Most ETL’s do not have multithreading functionalities. Some are using a very specific (and primitive) form of multithreading: They automatically insert a Multithread Action in-between every normal Action. For example, when you see the following data-transformation graph inside a “classical multithreaded ETL tool”:
… this is, in reality, executed in the following way (note that we simply inserted a Multithread Action in-between every Action):
This means that, if you have a graph with twenty Actions, there will be (roughly) twenty CPU’s used to run the data-transformation-graph. Twenty is a number that is (usually) significantly larger than the physical amount of available CPU’s and this graph will thus run very slowly (because of the software “emulation” of the missing CPU’s performed by MSWindows: See the previous section about this subject). There is no way of preventing that.

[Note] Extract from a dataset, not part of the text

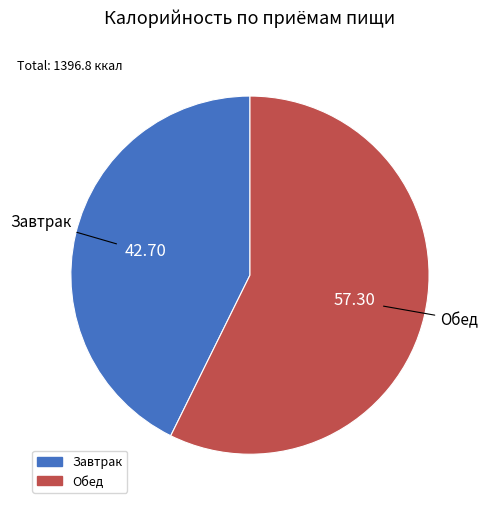

True or false: Завтрак accounts for 36% of the total.

False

Each Multithread Action has an internal FIFO-row-buffer. The management of this FIFO-row-buffer consumes a big amount of precious CPU time. Thus, it’s a good idea to reduce to the minimum the number of Multithread Actions in your graph: you can do that by designing your graph so that it has the longest Sections as possible (i.e. a section should include as many Actions as possible).
The data-transformation-engines that are used inside “classical” multithread ETL’s are using a very large amount of FIFO-row-buffers (because they internally place a Multithread Action in-between every Action: All their sections are composed of only ONE Action: it’s terrible!) and they are thus losing a very large amount of precious CPU time in managing all these un-necessary FIFO-row-buffers (and also in “context switching”).
Most “classical” multithread ETL Engines do not even offer the equivalent of “N-Way Multithreaded Sections”.
In opposition, inside Anatella, you have the complete control of:
a)how many CPU’s your data-transformation is using.
b)how many FIFO-row-buffers your data-transformation is using.
This “total control” allows you to use in the most efficient way, all the CPU’s inside your server.